== Requirement ==
Select every line below containing the word "keys".
[[ Data in this exercise, beginning ]]
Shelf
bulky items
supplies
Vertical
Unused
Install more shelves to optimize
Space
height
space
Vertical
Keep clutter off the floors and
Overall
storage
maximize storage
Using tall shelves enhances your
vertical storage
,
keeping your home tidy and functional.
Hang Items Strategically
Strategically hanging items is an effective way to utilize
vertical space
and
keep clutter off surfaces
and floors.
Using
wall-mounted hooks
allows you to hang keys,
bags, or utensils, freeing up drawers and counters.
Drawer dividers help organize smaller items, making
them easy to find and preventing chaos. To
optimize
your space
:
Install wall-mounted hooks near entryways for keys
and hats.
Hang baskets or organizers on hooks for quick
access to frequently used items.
[[ Data in this exercise, end ]]
== Reply ==
allows you to hang keys,
Install wall-mounted hooks near entryways for keys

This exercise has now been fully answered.